WHAT YOU SHOULD DO:
What is the count of lines in the records that include "solid"? Reply with that number alone.

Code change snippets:
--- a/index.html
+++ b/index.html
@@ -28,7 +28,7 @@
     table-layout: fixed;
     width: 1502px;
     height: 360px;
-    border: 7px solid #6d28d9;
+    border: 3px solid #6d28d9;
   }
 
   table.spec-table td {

SOLUTION TO THIS TASK:
2